DATA SECTION: Begin

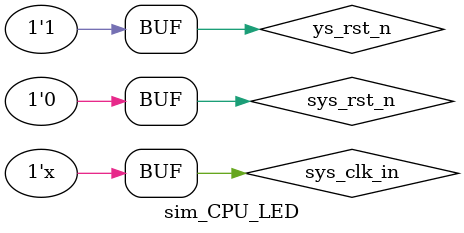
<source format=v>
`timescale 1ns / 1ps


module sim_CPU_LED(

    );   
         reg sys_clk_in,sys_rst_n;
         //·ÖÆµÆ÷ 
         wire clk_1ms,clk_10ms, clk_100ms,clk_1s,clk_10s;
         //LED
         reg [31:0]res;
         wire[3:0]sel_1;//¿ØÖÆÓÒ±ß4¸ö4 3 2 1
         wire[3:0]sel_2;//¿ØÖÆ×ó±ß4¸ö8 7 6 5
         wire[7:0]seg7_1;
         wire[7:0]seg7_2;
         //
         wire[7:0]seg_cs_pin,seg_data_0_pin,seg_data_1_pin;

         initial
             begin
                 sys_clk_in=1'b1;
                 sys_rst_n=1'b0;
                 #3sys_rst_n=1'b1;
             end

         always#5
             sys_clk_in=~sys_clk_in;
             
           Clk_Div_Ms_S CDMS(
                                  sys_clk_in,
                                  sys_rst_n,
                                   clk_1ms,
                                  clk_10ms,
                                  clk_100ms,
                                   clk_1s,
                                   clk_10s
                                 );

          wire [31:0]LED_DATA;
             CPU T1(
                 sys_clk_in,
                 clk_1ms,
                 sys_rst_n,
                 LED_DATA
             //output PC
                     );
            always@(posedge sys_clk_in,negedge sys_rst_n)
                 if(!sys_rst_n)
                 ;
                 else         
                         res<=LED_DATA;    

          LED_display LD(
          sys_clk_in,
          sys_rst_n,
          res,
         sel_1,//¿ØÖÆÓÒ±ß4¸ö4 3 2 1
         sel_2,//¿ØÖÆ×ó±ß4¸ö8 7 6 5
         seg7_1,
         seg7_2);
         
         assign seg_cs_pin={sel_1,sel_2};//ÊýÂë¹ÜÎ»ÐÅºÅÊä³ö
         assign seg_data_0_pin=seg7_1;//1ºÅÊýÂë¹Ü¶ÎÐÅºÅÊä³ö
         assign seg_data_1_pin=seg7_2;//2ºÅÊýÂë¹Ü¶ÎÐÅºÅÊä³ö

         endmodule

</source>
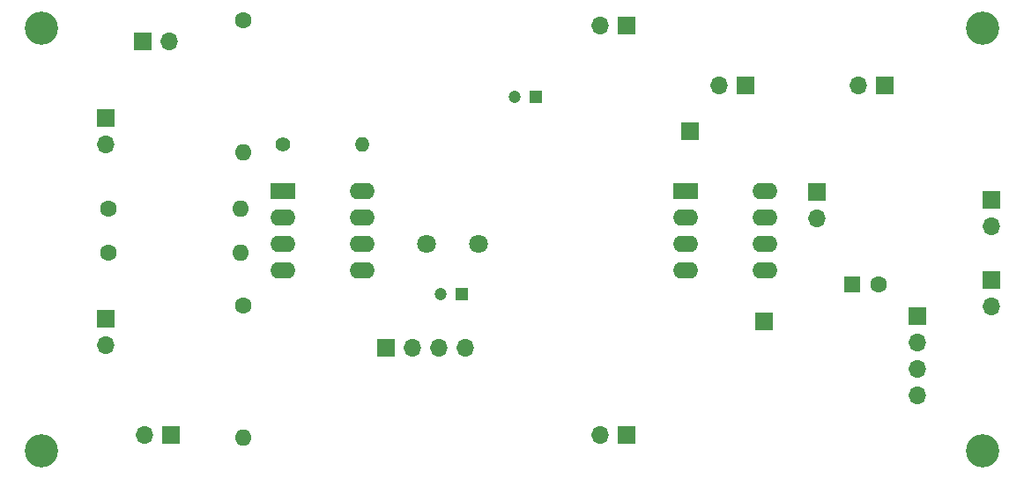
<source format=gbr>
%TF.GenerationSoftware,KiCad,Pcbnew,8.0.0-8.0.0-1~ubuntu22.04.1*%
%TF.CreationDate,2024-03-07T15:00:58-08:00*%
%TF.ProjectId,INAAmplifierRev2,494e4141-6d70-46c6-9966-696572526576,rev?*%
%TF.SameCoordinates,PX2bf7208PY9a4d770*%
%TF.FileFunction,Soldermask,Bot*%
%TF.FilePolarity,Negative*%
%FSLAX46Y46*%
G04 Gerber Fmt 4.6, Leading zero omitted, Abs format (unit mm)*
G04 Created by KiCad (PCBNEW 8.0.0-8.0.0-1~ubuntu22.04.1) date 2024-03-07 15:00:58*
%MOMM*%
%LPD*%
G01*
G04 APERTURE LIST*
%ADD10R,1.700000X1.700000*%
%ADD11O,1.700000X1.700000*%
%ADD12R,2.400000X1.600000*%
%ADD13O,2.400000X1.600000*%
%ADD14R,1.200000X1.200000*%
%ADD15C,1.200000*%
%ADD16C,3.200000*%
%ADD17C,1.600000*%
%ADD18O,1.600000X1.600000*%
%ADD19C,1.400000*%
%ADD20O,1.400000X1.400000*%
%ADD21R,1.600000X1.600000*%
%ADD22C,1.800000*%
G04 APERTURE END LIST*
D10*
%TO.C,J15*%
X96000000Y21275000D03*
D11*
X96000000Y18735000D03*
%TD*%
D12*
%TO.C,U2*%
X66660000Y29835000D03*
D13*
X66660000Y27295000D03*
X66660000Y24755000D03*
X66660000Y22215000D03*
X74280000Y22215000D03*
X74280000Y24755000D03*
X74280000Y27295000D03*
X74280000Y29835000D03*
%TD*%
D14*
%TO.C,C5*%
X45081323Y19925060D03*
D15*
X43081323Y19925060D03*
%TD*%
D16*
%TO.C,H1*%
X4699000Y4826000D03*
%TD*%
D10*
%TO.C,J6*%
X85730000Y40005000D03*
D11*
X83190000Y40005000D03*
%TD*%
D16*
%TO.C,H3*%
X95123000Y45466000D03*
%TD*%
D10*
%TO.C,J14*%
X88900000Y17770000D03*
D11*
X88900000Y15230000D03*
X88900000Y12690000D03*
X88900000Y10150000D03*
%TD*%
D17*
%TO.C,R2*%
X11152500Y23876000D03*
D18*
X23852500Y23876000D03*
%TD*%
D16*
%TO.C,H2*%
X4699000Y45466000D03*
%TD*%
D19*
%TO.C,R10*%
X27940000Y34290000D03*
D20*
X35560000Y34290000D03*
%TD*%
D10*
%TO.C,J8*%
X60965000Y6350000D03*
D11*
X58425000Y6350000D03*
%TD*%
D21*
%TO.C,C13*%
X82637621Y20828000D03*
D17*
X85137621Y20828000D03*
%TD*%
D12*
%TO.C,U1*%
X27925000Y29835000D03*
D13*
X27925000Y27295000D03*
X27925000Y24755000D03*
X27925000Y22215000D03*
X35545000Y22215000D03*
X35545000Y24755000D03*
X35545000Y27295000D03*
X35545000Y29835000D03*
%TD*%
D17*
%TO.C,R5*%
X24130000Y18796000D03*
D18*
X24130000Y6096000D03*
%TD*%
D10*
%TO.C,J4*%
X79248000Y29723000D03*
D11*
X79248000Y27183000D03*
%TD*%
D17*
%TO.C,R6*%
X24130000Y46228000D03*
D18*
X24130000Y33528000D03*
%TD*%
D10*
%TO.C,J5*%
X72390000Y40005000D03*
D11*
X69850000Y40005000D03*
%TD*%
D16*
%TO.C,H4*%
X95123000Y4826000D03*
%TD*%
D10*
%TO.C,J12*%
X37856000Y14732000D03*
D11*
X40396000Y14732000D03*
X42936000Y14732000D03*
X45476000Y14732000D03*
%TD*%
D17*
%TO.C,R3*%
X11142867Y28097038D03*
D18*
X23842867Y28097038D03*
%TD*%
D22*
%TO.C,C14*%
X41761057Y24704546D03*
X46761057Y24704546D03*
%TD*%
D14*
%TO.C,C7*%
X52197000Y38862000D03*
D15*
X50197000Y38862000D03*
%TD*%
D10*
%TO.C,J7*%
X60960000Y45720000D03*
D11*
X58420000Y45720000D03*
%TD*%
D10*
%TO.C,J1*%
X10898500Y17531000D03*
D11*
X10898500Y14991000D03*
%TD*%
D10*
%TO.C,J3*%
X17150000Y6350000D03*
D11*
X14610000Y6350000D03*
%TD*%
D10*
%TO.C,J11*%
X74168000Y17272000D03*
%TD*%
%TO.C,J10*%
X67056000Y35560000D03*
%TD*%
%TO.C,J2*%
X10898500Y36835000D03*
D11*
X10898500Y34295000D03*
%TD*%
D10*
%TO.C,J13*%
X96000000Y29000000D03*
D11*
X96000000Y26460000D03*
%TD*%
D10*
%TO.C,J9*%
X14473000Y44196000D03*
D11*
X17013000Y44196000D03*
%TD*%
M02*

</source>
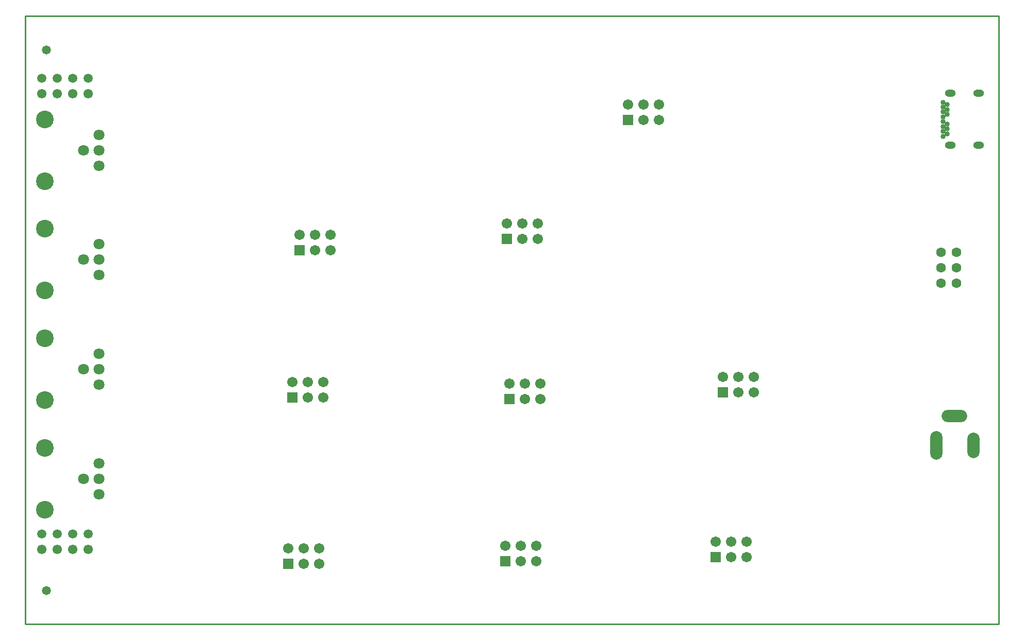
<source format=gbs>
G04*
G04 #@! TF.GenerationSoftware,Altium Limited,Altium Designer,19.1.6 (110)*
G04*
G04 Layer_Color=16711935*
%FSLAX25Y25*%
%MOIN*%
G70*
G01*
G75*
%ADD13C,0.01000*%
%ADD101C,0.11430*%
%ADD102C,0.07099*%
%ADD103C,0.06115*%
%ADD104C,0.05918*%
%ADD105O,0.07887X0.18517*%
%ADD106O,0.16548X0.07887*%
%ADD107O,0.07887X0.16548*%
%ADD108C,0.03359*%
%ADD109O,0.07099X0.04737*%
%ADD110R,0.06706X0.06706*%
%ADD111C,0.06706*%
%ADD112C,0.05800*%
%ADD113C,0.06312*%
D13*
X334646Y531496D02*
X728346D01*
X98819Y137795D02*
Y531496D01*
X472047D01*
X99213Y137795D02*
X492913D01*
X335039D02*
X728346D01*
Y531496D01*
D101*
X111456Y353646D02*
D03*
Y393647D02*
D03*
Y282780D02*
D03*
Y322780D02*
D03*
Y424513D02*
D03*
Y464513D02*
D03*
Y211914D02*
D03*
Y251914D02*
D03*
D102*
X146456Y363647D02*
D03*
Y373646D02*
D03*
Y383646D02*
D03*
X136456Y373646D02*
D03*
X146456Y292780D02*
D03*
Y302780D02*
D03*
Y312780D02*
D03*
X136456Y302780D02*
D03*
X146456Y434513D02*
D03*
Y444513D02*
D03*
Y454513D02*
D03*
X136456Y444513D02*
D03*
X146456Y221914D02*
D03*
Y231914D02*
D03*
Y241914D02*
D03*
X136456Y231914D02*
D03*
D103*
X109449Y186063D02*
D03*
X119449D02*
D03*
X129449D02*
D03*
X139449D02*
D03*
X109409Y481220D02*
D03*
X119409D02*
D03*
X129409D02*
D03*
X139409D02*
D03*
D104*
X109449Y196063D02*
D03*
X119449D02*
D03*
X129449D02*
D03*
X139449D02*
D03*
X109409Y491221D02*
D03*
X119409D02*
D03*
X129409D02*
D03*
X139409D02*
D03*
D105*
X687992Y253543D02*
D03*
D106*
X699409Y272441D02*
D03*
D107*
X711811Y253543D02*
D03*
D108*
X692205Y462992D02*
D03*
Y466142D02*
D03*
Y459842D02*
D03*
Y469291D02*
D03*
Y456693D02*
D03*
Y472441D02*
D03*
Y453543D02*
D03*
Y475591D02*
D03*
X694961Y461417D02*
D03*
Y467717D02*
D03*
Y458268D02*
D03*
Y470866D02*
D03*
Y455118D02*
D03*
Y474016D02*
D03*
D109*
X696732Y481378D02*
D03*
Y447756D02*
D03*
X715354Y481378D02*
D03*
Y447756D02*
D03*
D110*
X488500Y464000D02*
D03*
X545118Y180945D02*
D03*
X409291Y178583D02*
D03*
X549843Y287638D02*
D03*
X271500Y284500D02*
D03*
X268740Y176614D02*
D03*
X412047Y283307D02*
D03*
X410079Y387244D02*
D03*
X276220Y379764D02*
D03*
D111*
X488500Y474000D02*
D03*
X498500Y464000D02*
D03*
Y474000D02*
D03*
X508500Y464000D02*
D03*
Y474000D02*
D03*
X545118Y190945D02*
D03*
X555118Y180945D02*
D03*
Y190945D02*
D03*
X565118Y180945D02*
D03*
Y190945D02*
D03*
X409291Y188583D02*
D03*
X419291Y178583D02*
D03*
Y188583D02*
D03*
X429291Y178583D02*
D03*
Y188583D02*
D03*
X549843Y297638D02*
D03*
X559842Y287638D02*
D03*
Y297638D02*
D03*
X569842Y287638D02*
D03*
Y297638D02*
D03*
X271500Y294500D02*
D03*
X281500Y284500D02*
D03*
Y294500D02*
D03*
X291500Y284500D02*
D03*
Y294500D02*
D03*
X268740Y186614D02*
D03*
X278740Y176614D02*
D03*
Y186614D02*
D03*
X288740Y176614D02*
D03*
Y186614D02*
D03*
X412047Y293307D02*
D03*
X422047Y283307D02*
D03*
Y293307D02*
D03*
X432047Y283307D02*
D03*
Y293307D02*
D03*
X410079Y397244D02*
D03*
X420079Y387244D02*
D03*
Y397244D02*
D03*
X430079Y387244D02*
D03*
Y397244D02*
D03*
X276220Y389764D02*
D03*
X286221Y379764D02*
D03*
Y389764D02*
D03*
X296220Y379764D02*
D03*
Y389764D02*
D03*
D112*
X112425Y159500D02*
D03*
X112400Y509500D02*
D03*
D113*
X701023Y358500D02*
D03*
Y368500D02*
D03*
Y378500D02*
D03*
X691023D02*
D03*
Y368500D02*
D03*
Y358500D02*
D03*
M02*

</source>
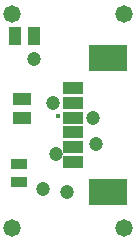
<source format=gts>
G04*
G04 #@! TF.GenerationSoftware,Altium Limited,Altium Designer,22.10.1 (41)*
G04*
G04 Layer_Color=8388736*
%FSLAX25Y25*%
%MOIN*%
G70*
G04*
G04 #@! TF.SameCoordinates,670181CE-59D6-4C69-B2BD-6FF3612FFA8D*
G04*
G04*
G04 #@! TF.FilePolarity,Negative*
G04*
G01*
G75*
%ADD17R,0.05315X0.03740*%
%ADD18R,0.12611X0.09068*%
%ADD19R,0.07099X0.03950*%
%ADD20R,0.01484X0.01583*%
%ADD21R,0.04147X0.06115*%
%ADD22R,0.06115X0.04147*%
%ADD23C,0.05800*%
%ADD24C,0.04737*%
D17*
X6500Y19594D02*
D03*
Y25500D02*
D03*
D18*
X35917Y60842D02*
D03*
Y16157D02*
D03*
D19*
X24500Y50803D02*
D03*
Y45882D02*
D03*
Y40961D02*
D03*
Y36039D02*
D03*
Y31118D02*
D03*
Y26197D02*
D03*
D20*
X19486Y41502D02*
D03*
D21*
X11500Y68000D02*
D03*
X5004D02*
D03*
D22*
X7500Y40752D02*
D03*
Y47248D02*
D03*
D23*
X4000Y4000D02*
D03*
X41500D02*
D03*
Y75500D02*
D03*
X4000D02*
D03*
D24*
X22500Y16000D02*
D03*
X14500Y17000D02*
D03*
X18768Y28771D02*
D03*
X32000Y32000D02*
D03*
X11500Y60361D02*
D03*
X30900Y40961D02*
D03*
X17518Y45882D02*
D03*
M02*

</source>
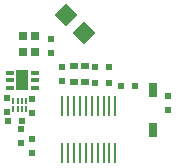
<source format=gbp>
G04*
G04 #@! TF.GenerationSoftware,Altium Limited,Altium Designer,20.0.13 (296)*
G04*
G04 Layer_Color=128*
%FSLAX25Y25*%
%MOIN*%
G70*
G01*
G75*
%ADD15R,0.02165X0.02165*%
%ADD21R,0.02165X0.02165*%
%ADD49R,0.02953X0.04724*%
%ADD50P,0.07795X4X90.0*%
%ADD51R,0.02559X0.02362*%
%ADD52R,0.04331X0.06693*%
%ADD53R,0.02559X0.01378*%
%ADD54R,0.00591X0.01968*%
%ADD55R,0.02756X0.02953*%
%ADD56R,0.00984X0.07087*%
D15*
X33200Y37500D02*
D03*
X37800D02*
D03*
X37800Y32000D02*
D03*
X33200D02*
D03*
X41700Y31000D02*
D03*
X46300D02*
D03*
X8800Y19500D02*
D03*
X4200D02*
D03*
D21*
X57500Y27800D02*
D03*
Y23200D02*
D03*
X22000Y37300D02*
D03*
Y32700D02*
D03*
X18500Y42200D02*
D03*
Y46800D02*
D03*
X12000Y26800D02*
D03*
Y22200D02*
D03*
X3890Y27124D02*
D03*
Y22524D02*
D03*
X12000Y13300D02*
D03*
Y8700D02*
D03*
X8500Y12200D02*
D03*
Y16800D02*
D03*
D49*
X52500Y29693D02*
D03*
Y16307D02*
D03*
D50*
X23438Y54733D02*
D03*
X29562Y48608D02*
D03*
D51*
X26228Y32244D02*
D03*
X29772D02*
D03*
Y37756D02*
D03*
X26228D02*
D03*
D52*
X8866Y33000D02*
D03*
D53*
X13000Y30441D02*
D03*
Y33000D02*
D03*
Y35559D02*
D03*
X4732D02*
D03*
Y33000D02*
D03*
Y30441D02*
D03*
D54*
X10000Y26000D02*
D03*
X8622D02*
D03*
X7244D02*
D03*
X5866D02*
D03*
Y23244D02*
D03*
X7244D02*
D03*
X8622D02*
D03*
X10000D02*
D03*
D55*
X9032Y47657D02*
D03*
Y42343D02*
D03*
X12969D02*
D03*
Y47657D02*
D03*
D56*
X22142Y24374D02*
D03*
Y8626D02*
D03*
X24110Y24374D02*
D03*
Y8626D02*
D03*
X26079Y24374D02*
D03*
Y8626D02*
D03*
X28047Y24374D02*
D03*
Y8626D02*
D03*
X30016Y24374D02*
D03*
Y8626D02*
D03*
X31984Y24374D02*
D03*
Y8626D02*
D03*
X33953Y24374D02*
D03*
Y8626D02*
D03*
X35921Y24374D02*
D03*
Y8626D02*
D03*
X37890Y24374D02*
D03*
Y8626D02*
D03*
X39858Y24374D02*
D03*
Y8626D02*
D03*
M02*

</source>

DATA SECTION: End

The answer must be every line of the data that contains the word "KiCad".

SOLUTION TO THIS TASK:
%TF.GenerationSoftware,KiCad,Pcbnew,8.0.0-8.0.0-1~ubuntu22.04.1*%
G04 Created by KiCad (PCBNEW 8.0.0-8.0.0-1~ubuntu22.04.1) date 2024-03-07 15:00:58*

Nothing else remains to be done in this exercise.